# GIVEN EXERCISE A:
Reproduce word for word the part of the United Autosports race report from "Contesting the opening" up to and including "GT3 European Championship.".

>> Start PASSAGE TO READ

# British GT Championship: United Autosports makes solid race debut



## [email protected] (Apr 9, 2004)

Just three months after the formation of United Autosports and less than one month since the American-owned, British-based team took delivery of its 2010-specification Audi R8 LMS sports cars, the Zak Brown and Richard Dean led outfit made a promising race debut at Oulton Park.

Contesting the opening two races of the Avon Tyres British GT Championship, and despite three of its four drivers having never previously raced on the 2.692-mile “International” circuit, United Autosports scored two fourth placings, a fifth and an eighth to mark a successful British series debut of the mid-engined R8 LMS despite having to run 70kg ballast and an additional time penalty in both races for the #23 Audi.

The United Autosports transporter began its near 700-mile journey from Oulton to Dijon within an hour of the chequered flag being unfurled on Race Two. Its brace of Audi R8 LMS sports cars now attend the FIA’s “Balance of Power” test in France this week (April 6-8). Cars will be tested and detailed data recorded allowing officials to “equalize” the cars in readiness for the forthcoming FIA GT3 European Championship.

Race 1
Qualifying: 3rd #23 Brown, 1m 40.381s; 4th #22 Guasch, 1m 40.533s.
Race Result: 4th (#23); 8th (#22). Weather: Dry/Cloudy.

>> End PASSAGE TO READ
>> Start PROVIDED MATERIAL

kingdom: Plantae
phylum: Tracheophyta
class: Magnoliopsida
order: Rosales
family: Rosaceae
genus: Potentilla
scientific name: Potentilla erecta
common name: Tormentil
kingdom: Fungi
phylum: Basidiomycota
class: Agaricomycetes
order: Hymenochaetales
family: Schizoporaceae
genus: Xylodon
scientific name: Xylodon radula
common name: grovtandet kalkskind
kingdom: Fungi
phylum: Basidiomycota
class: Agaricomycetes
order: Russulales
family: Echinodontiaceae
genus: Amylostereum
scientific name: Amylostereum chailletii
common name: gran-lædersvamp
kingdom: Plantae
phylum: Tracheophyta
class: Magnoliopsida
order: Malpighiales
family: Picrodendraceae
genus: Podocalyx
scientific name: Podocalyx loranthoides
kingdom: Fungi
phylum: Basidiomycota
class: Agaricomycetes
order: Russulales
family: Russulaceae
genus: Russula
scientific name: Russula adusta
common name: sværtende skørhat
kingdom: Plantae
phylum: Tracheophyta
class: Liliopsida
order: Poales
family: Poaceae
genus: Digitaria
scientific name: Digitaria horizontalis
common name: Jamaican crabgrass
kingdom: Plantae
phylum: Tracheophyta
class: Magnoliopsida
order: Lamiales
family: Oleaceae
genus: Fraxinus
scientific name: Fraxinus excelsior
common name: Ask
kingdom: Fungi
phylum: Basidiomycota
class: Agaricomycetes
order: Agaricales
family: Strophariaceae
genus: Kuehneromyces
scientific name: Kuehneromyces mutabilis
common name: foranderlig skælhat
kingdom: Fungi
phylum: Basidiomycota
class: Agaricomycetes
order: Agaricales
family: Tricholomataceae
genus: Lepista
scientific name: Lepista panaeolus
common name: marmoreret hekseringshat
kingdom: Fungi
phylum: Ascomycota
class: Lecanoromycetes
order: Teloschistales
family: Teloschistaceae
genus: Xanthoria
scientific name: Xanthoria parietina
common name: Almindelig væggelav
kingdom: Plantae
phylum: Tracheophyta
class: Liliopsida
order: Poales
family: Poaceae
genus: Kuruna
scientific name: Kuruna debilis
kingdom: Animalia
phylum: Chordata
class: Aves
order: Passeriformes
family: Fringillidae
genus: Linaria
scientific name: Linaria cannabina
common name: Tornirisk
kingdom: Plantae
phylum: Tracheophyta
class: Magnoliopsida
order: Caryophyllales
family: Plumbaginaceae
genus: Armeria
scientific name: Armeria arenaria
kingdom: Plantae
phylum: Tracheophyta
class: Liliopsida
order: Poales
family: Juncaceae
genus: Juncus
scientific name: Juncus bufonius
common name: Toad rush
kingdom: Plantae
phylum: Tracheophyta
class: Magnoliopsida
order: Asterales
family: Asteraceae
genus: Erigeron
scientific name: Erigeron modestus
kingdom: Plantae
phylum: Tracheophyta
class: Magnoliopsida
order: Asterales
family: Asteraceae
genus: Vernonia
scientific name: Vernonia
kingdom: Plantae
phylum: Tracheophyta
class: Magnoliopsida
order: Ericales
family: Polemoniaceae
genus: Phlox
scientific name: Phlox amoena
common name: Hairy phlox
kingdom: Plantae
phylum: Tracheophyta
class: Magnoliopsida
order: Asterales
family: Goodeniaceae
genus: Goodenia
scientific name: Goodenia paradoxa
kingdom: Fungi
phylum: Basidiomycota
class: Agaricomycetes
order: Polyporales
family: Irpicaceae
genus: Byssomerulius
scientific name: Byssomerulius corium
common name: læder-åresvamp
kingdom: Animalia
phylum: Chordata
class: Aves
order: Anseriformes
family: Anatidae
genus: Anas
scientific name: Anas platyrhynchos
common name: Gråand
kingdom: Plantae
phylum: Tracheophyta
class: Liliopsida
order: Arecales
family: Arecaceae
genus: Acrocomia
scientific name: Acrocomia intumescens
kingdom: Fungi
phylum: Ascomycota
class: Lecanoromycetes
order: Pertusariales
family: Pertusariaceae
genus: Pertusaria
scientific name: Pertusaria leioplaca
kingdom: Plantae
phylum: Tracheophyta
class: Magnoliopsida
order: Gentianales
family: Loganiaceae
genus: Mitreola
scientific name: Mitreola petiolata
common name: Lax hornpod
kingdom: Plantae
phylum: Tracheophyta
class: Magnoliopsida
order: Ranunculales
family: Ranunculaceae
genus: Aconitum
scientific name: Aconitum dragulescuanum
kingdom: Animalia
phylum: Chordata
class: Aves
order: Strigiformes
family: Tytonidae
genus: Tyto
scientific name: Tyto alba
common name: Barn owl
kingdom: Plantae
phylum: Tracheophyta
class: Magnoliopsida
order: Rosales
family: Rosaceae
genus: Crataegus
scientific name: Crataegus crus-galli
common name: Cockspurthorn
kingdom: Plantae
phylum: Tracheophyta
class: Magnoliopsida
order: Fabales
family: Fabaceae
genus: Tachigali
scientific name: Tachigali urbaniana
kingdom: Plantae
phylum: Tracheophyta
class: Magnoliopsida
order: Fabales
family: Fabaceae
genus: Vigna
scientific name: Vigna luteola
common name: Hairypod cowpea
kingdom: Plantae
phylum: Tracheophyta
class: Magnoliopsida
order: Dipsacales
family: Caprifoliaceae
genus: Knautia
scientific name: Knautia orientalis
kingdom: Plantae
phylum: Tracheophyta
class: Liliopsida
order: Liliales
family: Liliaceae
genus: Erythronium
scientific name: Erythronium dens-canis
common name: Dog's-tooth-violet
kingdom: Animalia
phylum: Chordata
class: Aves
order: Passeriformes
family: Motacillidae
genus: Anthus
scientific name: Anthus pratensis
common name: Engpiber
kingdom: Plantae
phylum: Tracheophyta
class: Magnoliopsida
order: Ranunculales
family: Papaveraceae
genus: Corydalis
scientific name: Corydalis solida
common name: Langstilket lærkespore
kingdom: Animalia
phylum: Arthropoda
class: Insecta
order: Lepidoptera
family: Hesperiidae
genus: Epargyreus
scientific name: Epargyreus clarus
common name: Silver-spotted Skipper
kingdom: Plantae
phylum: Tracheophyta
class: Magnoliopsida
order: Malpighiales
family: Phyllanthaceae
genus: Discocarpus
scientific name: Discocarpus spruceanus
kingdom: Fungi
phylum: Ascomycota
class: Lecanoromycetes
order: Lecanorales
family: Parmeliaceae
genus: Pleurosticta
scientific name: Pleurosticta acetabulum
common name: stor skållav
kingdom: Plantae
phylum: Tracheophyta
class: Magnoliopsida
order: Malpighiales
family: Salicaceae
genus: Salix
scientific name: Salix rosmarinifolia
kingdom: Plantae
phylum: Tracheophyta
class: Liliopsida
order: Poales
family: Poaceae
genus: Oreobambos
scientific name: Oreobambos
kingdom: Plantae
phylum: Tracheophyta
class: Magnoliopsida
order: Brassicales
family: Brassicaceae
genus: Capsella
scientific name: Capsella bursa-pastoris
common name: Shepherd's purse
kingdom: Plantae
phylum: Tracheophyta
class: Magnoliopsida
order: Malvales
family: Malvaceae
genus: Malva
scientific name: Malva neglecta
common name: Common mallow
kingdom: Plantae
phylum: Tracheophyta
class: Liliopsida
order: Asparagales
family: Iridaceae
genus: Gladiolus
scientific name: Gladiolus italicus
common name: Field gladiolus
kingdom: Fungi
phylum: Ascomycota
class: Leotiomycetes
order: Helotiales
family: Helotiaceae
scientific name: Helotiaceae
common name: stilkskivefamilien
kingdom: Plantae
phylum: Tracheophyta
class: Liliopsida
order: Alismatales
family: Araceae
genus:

>> End PROVIDED MATERIAL

# GIVEN EXERCISE B:
Quote the records from the line with "genus: Armeria" up to and including the line with "order: Ericales".

# FINAL ANSWER A:
Contesting the opening two races of the Avon Tyres British GT Championship, and despite three of its four drivers having never previously raced on the 2.692-mile “International” circuit, United Autosports scored two fourth placings, a fifth and an eighth to mark a successful British series debut of the mid-engined R8 LMS despite having to run 70kg ballast and an additional time penalty in both races for the #23 Audi.

The United Autosports transporter began its near 700-mile journey from Oulton to Dijon within an hour of the chequered flag being unfurled on Race Two. Its brace of Audi R8 LMS sports cars now attend the FIA’s “Balance of Power” test in France this week (April 6-8). Cars will be tested and detailed data recorded allowing officials to “equalize” the cars in readiness for the forthcoming FIA GT3 European Championship.

# FINAL ANSWER B:
genus: Armeria
scientific name: Armeria arenaria
kingdom: Plantae
phylum: Tracheophyta
class: Liliopsida
order: Poales
family: Juncaceae
genus: Juncus
scientific name: Juncus bufonius
common name: Toad rush
kingdom: Plantae
phylum: Tracheophyta
class: Magnoliopsida
order: Asterales
family: Asteraceae
genus: Erigeron
scientific name: Erigeron modestus
kingdom: Plantae
phylum: Tracheophyta
class: Magnoliopsida
order: Asterales
family: Asteraceae
genus: Vernonia
scientific name: Vernonia
kingdom: Plantae
phylum: Tracheophyta
class: Magnoliopsida
order: Ericales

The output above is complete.